### What needs to be done
An exact copy of the data is required; the images should not appear in it.

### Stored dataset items
+++++
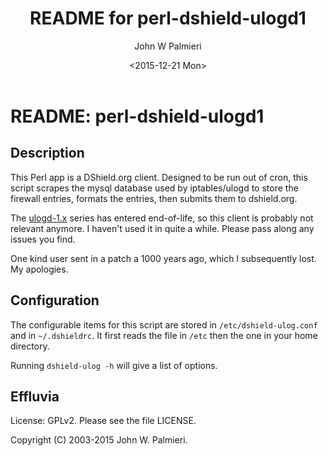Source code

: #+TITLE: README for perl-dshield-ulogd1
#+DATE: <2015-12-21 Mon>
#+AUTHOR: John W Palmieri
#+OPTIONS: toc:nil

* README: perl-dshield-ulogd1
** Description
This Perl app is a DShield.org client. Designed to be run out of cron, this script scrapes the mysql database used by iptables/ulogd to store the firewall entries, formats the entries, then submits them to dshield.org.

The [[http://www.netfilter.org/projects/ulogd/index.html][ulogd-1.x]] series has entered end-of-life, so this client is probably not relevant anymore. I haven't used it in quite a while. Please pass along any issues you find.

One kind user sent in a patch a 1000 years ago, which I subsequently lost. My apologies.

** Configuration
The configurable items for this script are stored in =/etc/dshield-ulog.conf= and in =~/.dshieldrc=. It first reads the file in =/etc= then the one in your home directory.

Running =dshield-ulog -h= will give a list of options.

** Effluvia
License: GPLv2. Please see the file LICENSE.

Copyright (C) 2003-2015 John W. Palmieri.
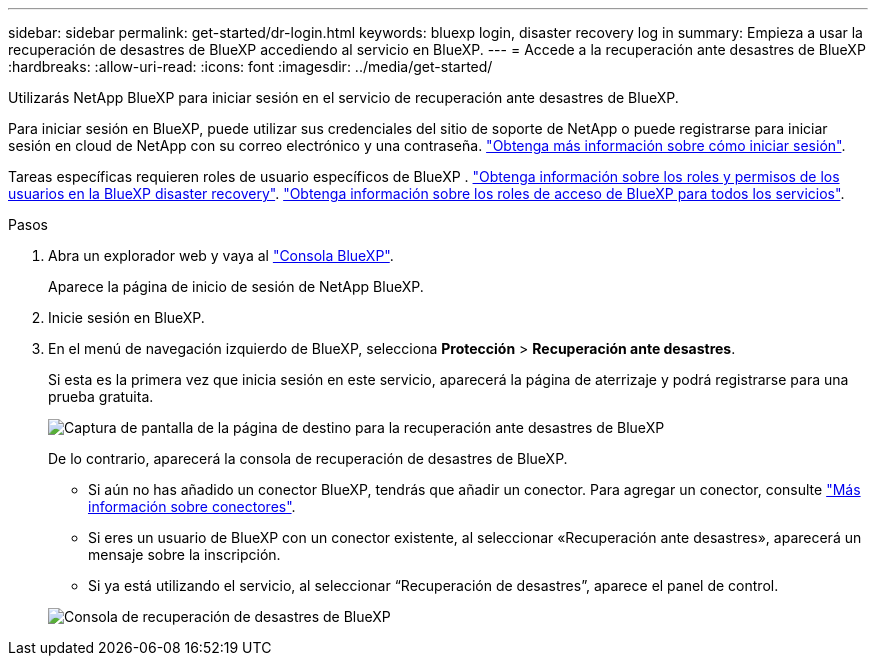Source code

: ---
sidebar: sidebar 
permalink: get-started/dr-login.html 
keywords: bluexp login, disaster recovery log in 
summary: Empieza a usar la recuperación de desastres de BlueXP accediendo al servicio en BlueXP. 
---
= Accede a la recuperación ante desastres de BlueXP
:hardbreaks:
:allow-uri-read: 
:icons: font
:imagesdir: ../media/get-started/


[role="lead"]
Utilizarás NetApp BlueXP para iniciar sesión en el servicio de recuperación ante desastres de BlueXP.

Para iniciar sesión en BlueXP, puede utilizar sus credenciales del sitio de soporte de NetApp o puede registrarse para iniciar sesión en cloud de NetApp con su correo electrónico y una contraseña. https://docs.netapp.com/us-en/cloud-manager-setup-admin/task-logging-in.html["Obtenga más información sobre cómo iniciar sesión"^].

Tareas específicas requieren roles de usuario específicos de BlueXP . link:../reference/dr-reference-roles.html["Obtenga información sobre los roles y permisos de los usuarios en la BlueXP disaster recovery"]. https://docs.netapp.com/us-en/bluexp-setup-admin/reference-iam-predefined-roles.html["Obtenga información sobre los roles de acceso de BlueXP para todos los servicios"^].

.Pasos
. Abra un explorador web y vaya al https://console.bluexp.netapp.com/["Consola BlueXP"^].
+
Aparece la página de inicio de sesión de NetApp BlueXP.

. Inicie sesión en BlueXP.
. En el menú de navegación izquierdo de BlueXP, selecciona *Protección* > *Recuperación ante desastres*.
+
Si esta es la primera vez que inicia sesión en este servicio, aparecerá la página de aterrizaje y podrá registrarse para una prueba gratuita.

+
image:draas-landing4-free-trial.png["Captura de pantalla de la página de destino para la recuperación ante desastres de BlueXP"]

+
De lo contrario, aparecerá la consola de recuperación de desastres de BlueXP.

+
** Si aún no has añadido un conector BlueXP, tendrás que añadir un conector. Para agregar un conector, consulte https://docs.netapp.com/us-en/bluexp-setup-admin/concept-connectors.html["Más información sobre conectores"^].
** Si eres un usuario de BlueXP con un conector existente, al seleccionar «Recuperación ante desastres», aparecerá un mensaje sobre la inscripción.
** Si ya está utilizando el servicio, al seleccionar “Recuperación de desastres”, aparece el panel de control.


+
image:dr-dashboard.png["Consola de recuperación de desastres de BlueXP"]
+++++
### The completed task
Source code

: #+TITLE: README for perl-dshield-ulogd1
#+DATE: <2015-12-21 Mon>
#+AUTHOR: John W Palmieri
#+OPTIONS: toc:nil

* README: perl-dshield-ulogd1
** Description
This Perl app is a DShield.org client. Designed to be run out of cron, this script scrapes the mysql database used by iptables/ulogd to store the firewall entries, formats the entries, then submits them to dshield.org.

The [[http://www.netfilter.org/projects/ulogd/index.html][ulogd-1.x]] series has entered end-of-life, so this client is probably not relevant anymore. I haven't used it in quite a while. Please pass along any issues you find.

One kind user sent in a patch a 1000 years ago, which I subsequently lost. My apologies.

** Configuration
The configurable items for this script are stored in =/etc/dshield-ulog.conf= and in =~/.dshieldrc=. It first reads the file in =/etc= then the one in your home directory.

Running =dshield-ulog -h= will give a list of options.

** Effluvia
License: GPLv2. Please see the file LICENSE.

Copyright (C) 2003-2015 John W. Palmieri.
Source code

: ---
sidebar: sidebar 
permalink: get-started/dr-login.html 
keywords: bluexp login, disaster recovery log in 
summary: Empieza a usar la recuperación de desastres de BlueXP accediendo al servicio en BlueXP. 
---
= Accede a la recuperación ante desastres de BlueXP
:hardbreaks:
:allow-uri-read: 
:icons: font
:imagesdir: ../media/get-started/


[role="lead"]
Utilizarás NetApp BlueXP para iniciar sesión en el servicio de recuperación ante desastres de BlueXP.

Para iniciar sesión en BlueXP, puede utilizar sus credenciales del sitio de soporte de NetApp o puede registrarse para iniciar sesión en cloud de NetApp con su correo electrónico y una contraseña. https://docs.netapp.com/us-en/cloud-manager-setup-admin/task-logging-in.html["Obtenga más información sobre cómo iniciar sesión"^].

Tareas específicas requieren roles de usuario específicos de BlueXP . link:../reference/dr-reference-roles.html["Obtenga información sobre los roles y permisos de los usuarios en la BlueXP disaster recovery"]. https://docs.netapp.com/us-en/bluexp-setup-admin/reference-iam-predefined-roles.html["Obtenga información sobre los roles de acceso de BlueXP para todos los servicios"^].

.Pasos
. Abra un explorador web y vaya al https://console.bluexp.netapp.com/["Consola BlueXP"^].
+
Aparece la página de inicio de sesión de NetApp BlueXP.

. Inicie sesión en BlueXP.
. En el menú de navegación izquierdo de BlueXP, selecciona *Protección* > *Recuperación ante desastres*.
+
Si esta es la primera vez que inicia sesión en este servicio, aparecerá la página de aterrizaje y podrá registrarse para una prueba gratuita.

+
image:draas-landing4-free-trial.png["Captura de pantalla de la página de destino para la recuperación ante desastres de BlueXP"]

+
De lo contrario, aparecerá la consola de recuperación de desastres de BlueXP.

+
** Si aún no has añadido un conector BlueXP, tendrás que añadir un conector. Para agregar un conector, consulte https://docs.netapp.com/us-en/bluexp-setup-admin/concept-connectors.html["Más información sobre conectores"^].
** Si eres un usuario de BlueXP con un conector existente, al seleccionar «Recuperación ante desastres», aparecerá un mensaje sobre la inscripción.
** Si ya está utilizando el servicio, al seleccionar “Recuperación de desastres”, aparece el panel de control.


+
image:dr-dashboard.png["Consola de recuperación de desastres de BlueXP"]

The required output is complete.